Emmm, I also find the problem!!! The loss cannot go down along with the training process. Can we have a dicuss using QQ? My account is 2667004002.
I train the
swin_tiny_patch4_window7_224
with one million classes and 100 million images with softmax loss and adamw, the batch size is 600 and train for 400,000 iterations but the model can not converge.
You may check the same code on a dataset of smaller scale, to fix potential bugs.

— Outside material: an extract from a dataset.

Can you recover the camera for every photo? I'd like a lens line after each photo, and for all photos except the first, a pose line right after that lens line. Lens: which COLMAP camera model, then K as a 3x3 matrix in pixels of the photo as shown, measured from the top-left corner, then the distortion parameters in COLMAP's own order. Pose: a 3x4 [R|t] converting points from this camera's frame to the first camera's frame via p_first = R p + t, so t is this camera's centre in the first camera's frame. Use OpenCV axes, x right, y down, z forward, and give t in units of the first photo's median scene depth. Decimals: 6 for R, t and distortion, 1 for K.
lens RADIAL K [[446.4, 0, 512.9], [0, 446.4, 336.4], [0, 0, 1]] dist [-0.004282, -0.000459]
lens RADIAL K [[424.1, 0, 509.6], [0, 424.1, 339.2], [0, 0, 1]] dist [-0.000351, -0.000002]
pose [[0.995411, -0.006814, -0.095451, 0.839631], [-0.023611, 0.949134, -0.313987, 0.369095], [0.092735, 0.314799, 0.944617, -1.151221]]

fine....I also find this problem....The loss cannot go down even my lr is 1e-7...I do not know how to solve this case...I replace resnet with swin-s in my nets as a new backbone.But my loss can not go down.

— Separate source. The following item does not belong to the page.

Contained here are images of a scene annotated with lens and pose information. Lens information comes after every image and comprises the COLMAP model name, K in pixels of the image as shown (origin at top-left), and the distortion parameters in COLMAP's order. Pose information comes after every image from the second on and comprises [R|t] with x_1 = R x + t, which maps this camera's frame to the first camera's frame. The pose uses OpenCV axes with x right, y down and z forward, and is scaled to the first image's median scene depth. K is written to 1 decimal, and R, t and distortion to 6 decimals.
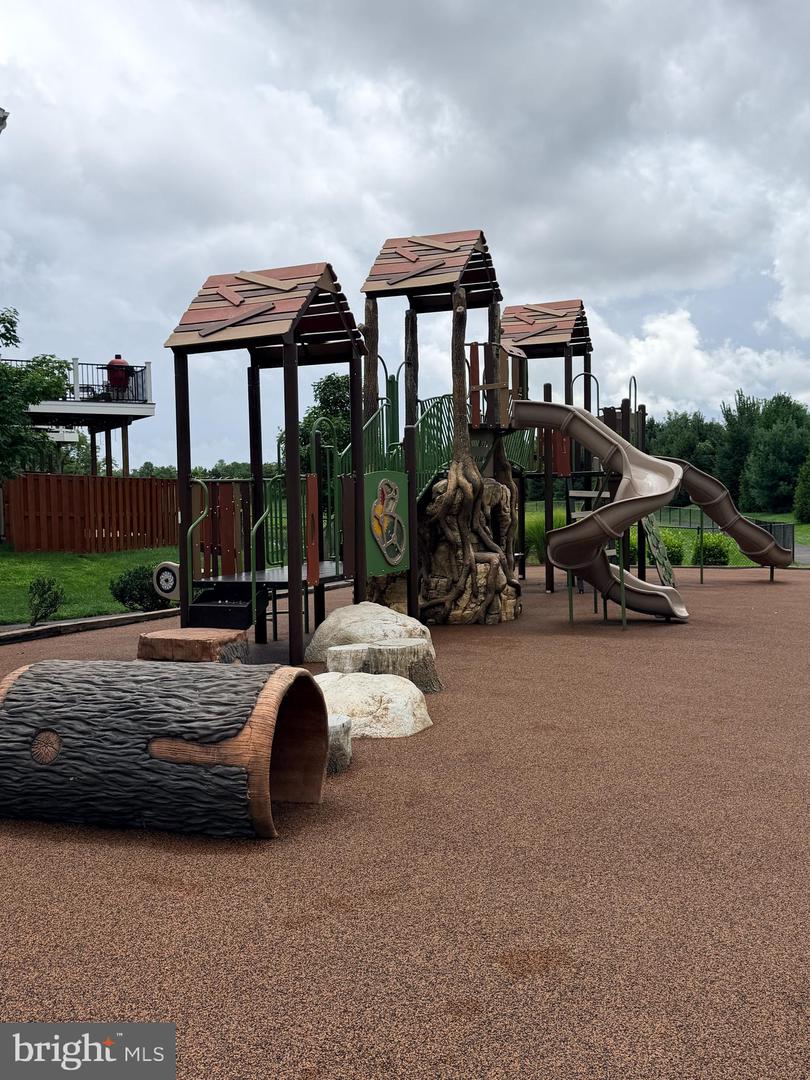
lens RADIAL K [[1095.9, 0, 403.9], [0, 1095.9, 540.3], [0, 0, 1]] dist [0.096466, 0.000000]
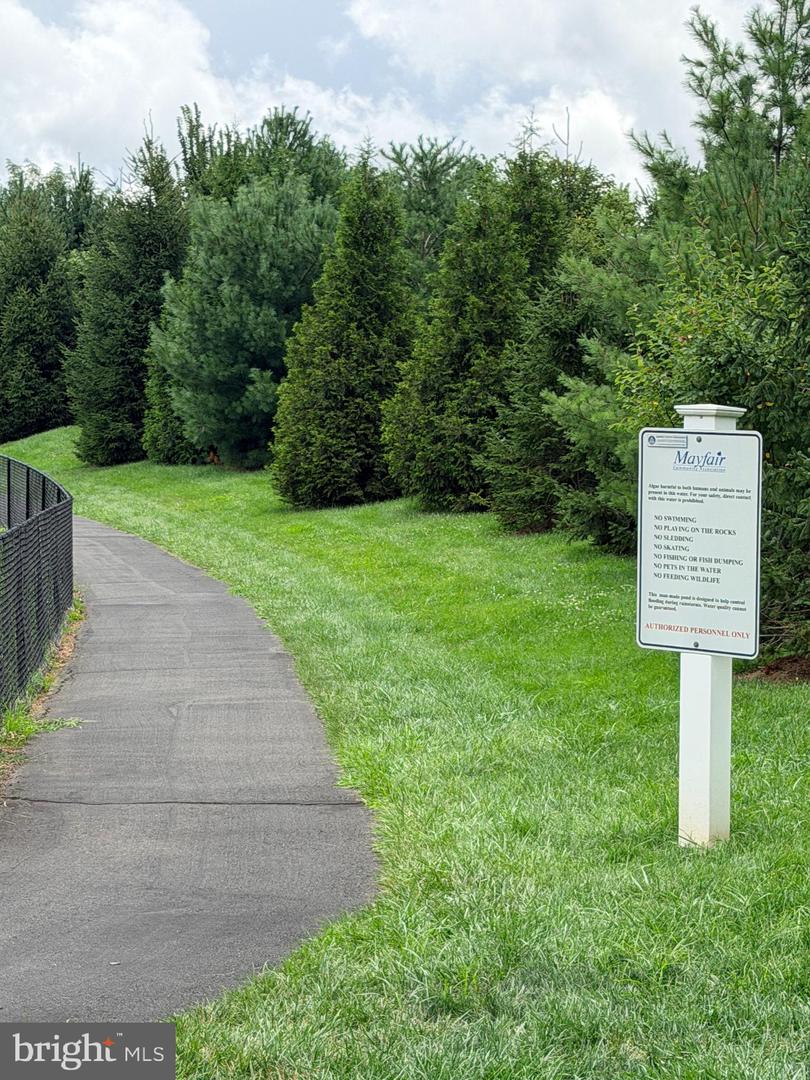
lens RADIAL K [[2423.1, 0, 405.1], [0, 2423.1, 540.1], [0, 0, 1]] dist [0.017076, 0.000000]
pose [[0.944124, 0.017728, 0.329112, 0.151938], [-0.022489, 0.999690, 0.010664, -0.012520], [-0.328821, -0.017469, 0.944231, 0.331324]]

My model can converge now. I train the model with softmax loss, and setting warm up iters
and batch size
large can converge normally.
what is the "warm up iters ", I cannot find it in the config. By the way I have the same problem, the loss cannot go down as below:
[2021-12-05 14:30:04 swin_base_patch4_window7_224](main.py 224): INFO Train: [0/300][80/1895] eta 0:42:20 lr 0.000000194 time 1.4120 (1.3996) loss 9.5960 (9.6270) grad_norm 4.6469 (5.3799) mem 17084MB [2021-12-05 14:30:18 swin_base_patch4_window7_224](main.py 224): INFO Train: [0/300][90/1895] eta 0:42:04 lr 0.000000211 time 1.3961 (1.3988) loss 9.5745 (9.6272) grad_norm 5.0378 (5.4116) mem 17084MB [2021-12-05 14:30:32 swin_base_patch4_window7_224](main.py 224): INFO Train: [0/300][100/1895] eta 0:41:48 lr 0.000000227 time 1.3841 (1.3972) loss 9.6274 (9.6305) grad_norm 5.9137 (5.6181) mem 17084MB [2021-12-05 14:30:46 swin_base_patch4_window7_224](main.py 224): INFO Train: [0/300][110/1895] eta 0:41:41 lr 0.000000244 time 1.3985 (1.4014) loss 9.5727 (9.6291) grad_norm 5.7255 (5.6733) mem 17084MB
@guozhiyao my batch_size=64, my dataset is 14000 class.
Thanks @guozhiyao
@hdmjdp How did you solve this issue?
Mine cannot go down too, for cifar10 with my own framework.
@guozhiyao Hey, I'm wondering what the point it is from the grad_norm. I have seen some people use this metric with their issue about convergence of Swin. Would you please give a hint, thanks.
I train the
swin_tiny_patch4_window7_224
with one million classes and 100 million images with softmax loss and adamw, the batch size is 600 and train for 400,000 iterations but the model can not converge.